Giscard prônait la continuité dans le changement (ou était-ce l’inverse ?) C’est un slogan qui cadre avec le gaullisme… Après chaque gros scandale le parti de de Gaulle change de nom pour se payer un nouveau pucelage : - 1947 le Rassemblement du Peuple Français - après le coup d’état de 1958, ça devient l’Union pour la Nouvelle République. - Puis c’est l’Union des Démocrates pour la Ve République - Ca suit avec l’UDR, le RPR, l’UMP et les Répus. Mais le métier de putes politiques est indélébile et tu retrouves toujours les mêmes aux manettes des magouilles.
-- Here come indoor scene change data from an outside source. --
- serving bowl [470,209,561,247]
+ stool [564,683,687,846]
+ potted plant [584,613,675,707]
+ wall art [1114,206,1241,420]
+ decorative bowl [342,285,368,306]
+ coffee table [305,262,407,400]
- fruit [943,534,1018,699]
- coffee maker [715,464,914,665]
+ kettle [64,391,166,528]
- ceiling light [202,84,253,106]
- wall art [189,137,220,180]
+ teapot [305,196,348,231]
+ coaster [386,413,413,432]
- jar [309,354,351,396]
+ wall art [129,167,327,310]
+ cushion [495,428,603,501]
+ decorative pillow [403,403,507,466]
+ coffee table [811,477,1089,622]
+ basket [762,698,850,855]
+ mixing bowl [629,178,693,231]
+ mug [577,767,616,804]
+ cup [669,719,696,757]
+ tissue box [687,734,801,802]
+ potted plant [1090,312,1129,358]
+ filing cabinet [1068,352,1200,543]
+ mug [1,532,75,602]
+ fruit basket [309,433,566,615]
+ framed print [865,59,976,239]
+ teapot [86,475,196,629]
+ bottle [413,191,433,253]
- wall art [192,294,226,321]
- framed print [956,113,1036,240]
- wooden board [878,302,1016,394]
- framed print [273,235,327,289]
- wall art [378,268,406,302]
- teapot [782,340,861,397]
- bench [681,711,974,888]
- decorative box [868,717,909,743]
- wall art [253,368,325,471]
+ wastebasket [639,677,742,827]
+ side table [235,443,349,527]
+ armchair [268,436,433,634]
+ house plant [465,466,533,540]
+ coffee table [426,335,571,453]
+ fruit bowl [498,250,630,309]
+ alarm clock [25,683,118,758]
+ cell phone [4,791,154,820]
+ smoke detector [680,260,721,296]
- Il y a eu du changement tout de même !

- C’est vrai que Foccart et Pasqua ont une bonne excuse pour avoir déserté, mais ce sont des Phénix, les méthodes et les fichiers ont juste changé de mains…

- Toujours est-il que ce n’est pas le moment de remuer la merde, Tu t’occupes de Barbie et tu me lâches la grappe. Je viens de passer 22 heures en continu à rembarrer sèchement la valetaille des Raies pues parce que depuis Paul Bismuth, les boss n’osent plus faire certains téléphones eux-mêmes. J’en a raz le bol des menaces de ces minables… Eh là, pourquoi tu te fends pareillement la pipe ?

- J’imagine le tableau ….Tu n’as pas usurpé ton gentil surnom…. Je visualise ces petits connards se faire agrafer par Fleur de Cactus et en ramasser une deuxième couche par leurs patrons pour n’avoir pas su te faire peur….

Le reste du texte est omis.